***** Data to examine *****

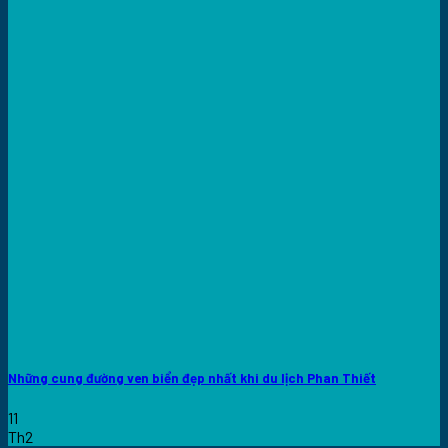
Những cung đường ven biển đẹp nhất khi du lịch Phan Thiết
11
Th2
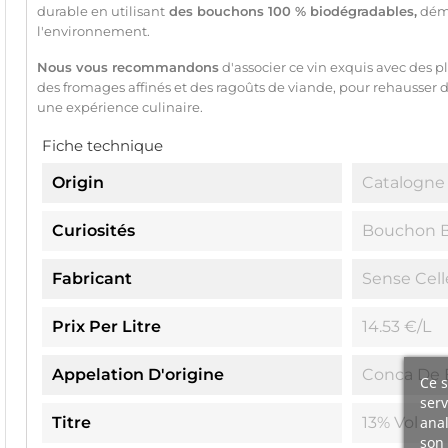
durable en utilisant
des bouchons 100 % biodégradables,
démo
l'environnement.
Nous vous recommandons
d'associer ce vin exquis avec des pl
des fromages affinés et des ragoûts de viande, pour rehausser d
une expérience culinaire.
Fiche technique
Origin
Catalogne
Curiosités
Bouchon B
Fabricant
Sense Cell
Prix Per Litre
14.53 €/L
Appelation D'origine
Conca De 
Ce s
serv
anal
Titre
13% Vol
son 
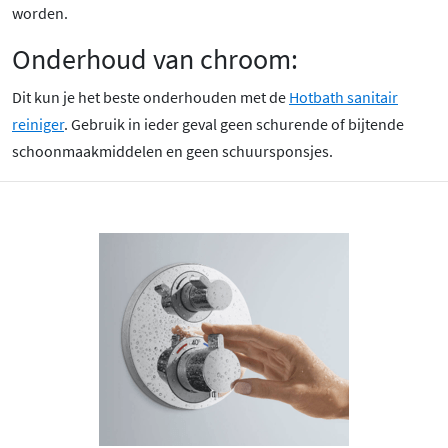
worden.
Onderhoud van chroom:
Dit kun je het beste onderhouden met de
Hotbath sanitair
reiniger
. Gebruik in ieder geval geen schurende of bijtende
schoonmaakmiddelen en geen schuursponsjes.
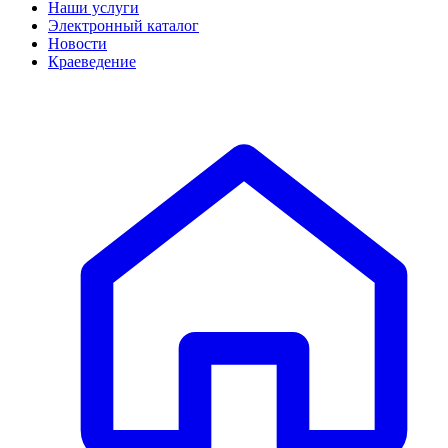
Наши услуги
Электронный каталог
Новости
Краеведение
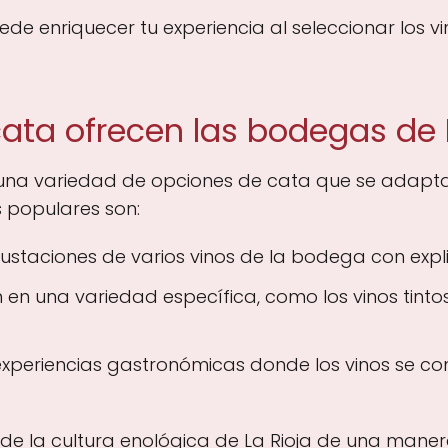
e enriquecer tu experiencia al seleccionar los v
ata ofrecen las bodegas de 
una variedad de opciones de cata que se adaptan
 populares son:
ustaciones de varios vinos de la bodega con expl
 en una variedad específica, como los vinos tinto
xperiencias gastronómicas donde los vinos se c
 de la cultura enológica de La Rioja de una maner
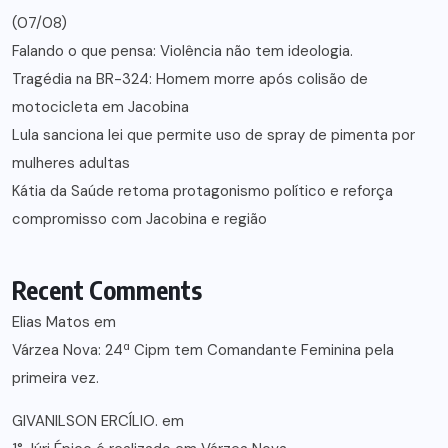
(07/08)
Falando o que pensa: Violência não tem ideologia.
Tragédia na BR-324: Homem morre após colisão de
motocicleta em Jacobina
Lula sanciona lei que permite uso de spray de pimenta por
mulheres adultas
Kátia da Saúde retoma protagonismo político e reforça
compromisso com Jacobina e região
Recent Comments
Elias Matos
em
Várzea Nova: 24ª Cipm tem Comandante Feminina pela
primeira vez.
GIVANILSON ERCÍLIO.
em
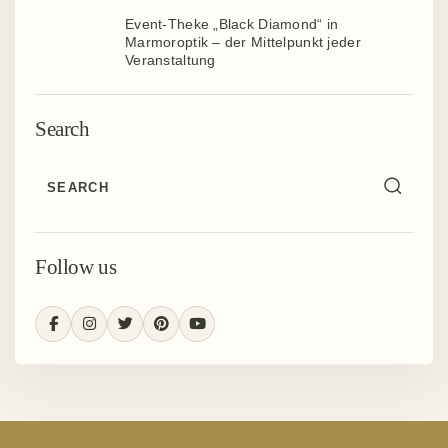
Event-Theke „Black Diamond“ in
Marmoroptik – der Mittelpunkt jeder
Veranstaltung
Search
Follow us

*****

- Exercise brief
Put down exactly the lines of the data above that run from its first line through the line bearing "ata ofrecen las bodegas de", and no pictures.

- Response for this exercise
Những cung đường ven biển đẹp nhất khi du lịch Phan Thiết
11
Th2
durable en utilisant
des bouchons 100 % biodégradables,
démo
l'environnement.
Nous vous recommandons
d'associer ce vin exquis avec des pl
des fromages affinés et des ragoûts de viande, pour rehausser d
une expérience culinaire.
Fiche technique
Origin
Catalogne
Curiosités
Bouchon B
Fabricant
Sense Cell
Prix Per Litre
14.53 €/L
Appelation D'origine
Conca De 
Ce s
serv
anal
Titre
13% Vol
son 
worden.
Onderhoud van chroom:
Dit kun je het beste onderhouden met de
Hotbath sanitair
reiniger
. Gebruik in ieder geval geen schurende of bijtende
schoonmaakmiddelen en geen schuursponsjes.
Наши услуги
Электронный каталог
Новости
Краеведение
e enriquecer tu experiencia al seleccionar los v
ata ofrecen las bodegas de 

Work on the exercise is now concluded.